Blind Estimation of Audio Processing Graph

Sungho Lee1, Jaehyun Park1, Seungryeol Paik1, and Kyogu Lee1,2,3
1Department of Intelligence and Information, 2Interdisciplinary Program in Artificial Intelligence, 3Artificial Intelligence Institute, Seoul National University.



Abstract Musicians and audio engineers sculpt and transform their sounds by connecting multiple processors, forming an audio processing graph.

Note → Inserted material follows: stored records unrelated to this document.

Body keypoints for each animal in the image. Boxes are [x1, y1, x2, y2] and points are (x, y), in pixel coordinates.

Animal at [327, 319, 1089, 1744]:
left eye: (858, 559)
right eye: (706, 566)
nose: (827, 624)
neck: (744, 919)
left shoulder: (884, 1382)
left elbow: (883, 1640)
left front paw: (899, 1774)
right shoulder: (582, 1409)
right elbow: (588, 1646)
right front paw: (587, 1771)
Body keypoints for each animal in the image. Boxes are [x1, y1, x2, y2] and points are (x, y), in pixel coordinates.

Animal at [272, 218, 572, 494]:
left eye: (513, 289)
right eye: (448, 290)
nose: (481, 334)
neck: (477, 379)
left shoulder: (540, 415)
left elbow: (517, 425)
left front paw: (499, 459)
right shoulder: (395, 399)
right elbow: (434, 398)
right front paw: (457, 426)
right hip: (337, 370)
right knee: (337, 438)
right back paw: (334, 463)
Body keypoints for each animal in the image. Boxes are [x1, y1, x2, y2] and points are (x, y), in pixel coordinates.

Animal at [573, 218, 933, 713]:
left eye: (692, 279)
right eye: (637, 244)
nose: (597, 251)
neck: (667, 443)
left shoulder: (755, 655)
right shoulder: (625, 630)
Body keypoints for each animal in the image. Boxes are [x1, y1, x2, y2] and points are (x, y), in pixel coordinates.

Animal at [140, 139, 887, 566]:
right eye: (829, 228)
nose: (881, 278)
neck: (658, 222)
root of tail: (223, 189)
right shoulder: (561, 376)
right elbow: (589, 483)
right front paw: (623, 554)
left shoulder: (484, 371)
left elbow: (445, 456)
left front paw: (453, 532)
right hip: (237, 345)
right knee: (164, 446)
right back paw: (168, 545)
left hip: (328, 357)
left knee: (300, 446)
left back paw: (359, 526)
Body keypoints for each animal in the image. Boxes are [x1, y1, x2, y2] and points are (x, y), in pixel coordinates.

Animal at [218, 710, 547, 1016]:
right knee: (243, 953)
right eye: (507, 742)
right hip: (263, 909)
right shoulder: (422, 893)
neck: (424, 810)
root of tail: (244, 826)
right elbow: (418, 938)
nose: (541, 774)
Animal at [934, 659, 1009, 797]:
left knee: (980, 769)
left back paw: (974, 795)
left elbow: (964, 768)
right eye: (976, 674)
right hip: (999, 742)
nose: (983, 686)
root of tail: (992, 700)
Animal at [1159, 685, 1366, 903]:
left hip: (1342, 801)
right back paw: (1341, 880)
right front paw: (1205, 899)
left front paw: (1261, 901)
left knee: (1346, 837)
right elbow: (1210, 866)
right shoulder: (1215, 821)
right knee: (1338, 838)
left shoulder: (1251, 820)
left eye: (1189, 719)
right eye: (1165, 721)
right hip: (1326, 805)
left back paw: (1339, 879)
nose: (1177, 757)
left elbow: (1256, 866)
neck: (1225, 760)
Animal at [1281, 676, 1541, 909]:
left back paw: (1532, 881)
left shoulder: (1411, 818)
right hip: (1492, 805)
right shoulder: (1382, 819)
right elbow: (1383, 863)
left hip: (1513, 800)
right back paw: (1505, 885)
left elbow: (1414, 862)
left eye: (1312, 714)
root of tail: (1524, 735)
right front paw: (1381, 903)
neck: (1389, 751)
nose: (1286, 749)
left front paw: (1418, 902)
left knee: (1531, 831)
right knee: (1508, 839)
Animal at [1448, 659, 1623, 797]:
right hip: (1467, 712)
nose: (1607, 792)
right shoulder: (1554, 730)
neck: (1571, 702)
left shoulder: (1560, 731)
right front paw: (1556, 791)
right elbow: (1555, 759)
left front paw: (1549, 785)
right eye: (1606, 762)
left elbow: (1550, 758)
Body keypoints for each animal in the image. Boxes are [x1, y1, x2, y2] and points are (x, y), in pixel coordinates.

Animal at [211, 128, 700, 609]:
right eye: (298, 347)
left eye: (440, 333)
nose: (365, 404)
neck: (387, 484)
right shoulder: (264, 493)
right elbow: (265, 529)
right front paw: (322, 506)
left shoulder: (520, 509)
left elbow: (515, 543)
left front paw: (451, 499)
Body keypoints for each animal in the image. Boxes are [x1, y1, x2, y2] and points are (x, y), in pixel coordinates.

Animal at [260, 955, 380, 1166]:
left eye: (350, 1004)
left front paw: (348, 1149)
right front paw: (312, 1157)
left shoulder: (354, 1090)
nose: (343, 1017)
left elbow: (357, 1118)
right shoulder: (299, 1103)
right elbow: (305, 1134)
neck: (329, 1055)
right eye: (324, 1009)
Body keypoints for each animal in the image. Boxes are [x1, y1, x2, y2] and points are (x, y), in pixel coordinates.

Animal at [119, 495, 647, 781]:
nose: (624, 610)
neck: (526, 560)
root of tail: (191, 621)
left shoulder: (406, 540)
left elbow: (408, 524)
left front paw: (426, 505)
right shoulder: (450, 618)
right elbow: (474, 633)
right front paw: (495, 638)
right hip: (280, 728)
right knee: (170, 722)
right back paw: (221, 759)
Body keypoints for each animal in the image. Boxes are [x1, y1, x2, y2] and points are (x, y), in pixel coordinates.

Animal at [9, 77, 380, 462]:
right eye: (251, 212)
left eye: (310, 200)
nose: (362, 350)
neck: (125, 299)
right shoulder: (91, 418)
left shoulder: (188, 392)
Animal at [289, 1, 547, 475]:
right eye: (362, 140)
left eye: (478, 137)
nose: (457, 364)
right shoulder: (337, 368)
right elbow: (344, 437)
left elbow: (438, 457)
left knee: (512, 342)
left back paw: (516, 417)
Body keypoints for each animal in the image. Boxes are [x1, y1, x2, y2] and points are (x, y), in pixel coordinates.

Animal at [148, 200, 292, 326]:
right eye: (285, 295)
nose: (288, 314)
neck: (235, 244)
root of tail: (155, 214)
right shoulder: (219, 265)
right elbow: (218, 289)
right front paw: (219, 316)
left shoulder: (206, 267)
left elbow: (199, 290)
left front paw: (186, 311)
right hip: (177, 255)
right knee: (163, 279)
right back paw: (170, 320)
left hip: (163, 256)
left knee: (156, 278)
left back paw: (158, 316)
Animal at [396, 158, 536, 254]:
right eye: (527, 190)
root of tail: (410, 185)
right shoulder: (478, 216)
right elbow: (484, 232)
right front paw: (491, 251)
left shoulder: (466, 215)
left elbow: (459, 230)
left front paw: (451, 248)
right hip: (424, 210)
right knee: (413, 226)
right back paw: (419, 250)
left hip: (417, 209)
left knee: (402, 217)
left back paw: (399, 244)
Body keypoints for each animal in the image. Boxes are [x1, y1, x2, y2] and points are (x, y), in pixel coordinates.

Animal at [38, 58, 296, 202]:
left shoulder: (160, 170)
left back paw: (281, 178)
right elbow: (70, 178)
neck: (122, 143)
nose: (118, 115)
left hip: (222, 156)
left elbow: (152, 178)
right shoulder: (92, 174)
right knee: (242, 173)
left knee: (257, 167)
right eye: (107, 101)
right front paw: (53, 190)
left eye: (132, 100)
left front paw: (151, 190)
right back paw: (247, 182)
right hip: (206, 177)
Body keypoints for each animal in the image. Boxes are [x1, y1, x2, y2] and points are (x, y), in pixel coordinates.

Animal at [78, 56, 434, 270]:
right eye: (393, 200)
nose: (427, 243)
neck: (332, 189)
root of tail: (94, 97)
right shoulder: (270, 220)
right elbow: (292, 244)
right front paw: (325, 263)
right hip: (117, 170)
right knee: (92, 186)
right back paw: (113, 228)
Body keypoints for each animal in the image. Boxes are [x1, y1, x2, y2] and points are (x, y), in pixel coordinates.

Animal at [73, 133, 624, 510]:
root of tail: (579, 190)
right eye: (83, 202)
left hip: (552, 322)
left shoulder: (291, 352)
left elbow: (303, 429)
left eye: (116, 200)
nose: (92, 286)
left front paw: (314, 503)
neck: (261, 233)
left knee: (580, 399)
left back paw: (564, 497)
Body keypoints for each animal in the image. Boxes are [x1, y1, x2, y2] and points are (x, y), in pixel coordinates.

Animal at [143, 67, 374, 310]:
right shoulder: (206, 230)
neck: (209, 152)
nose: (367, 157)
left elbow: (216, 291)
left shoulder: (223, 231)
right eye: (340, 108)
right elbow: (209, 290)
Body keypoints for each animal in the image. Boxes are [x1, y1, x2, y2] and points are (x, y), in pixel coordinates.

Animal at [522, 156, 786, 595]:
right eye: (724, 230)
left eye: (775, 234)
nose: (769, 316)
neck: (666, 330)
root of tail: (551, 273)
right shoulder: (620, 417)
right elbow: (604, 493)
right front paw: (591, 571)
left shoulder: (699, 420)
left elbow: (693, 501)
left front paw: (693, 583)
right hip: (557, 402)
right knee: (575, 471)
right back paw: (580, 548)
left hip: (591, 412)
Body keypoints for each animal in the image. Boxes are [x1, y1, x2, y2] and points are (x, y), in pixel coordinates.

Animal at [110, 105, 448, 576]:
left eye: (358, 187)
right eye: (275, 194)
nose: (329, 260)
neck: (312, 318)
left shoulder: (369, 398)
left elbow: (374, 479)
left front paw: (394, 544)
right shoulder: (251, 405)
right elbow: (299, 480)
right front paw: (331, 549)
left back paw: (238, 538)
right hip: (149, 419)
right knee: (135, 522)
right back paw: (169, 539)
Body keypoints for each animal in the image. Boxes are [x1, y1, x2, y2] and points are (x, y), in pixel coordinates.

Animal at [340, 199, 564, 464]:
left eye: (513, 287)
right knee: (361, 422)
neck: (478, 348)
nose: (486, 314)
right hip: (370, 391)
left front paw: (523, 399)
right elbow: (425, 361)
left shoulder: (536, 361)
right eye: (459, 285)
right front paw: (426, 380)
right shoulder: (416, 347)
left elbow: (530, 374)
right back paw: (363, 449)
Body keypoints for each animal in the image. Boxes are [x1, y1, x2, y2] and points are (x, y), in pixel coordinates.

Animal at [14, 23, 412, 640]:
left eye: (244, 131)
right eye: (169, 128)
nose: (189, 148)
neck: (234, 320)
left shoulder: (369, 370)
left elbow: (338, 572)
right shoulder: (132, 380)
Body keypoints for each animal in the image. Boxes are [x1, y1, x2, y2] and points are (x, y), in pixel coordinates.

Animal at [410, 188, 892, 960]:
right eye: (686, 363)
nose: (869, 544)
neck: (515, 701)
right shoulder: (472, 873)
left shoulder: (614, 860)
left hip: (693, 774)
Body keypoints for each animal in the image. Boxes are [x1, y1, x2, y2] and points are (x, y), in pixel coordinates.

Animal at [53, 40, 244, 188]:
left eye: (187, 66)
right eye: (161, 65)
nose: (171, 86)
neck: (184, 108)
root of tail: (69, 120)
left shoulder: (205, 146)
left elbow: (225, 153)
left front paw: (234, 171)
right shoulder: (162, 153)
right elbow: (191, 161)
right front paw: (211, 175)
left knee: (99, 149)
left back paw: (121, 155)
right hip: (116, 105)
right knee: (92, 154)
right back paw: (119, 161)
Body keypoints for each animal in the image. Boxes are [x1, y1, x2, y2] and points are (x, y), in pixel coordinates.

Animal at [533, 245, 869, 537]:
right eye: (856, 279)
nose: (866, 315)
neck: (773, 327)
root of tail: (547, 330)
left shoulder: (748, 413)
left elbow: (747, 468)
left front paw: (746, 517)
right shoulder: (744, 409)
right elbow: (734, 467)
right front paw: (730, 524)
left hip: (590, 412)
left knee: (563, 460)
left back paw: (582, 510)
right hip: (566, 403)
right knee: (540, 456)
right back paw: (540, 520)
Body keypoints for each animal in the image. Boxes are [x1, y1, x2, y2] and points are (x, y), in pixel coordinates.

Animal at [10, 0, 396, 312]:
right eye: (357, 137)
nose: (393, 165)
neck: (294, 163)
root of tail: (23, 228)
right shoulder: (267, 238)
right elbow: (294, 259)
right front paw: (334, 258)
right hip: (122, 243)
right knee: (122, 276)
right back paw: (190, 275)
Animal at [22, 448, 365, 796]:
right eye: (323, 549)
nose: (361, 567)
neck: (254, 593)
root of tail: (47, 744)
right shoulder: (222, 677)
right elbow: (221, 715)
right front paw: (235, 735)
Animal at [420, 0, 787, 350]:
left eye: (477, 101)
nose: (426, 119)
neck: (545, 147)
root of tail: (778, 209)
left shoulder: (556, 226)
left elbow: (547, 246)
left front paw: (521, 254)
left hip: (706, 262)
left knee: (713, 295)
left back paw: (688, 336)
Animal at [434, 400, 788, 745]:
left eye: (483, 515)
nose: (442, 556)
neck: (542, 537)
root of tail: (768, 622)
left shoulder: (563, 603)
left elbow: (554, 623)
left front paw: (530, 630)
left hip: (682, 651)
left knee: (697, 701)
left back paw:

However, most deep-learning methods overlook this real-world practice and assume fixed graph settings. To bridge this gap, we develop a system that reconstructs the entire graph from a given reference audio. We first generate a realistic graph-reference pair dataset and train a simple blind estimation system composed of a convolutional reference encoder and a transformer-based graph decoder. We apply our framework to singing voice effects and drum mixing estimation tasks; evaluation results show that our method can reconstruct complex signal routings, including multi-band processing and sidechaining.

Audio Samples

Singing Voice Effect Estimation
on seen speakers: 1-10 11-20 21-30 31-40
on unseen speakers: 1-10 11-20 21-30 31-40

Drum Mixing Estimation
on seen kits: 1-10 11-20 21-30 31-40
on unseen kits: 1-10 11-20 21-30 31-40

Figures

blind-estimation

The proposed blind estimation system. We first encode the stereo reference audio with a reference encoder. Then, we pass the latent vector into the prototype decoder, which autoregressively decodes the target graph's categorical variables (node types and edge types). Then, we pass the decoded prototype graph into a parameter estimator, which fills the remaining parameter attributes of nodes (processors) and edges (connections). The evaluation results show that this two-stage decoding (prototype decoding followed by the parameter estimation) performs better than the simple single-stage approach.


tokengt-framework

The proposed prototype decoder and parameter estimator. These two modules are realized as a single transformer encoder model, which takes node tokens and edge tokens as input (the tokenized graph transformer approach). We concatenate i) the latent token from the reference encoder, ii) the task token to differentiate the two tasks, iii) an optional start-of-graph token for the autoregressive graph decoding, and iv) the prototype graph tokens. For the prototype decoding, we add a causal attention mask.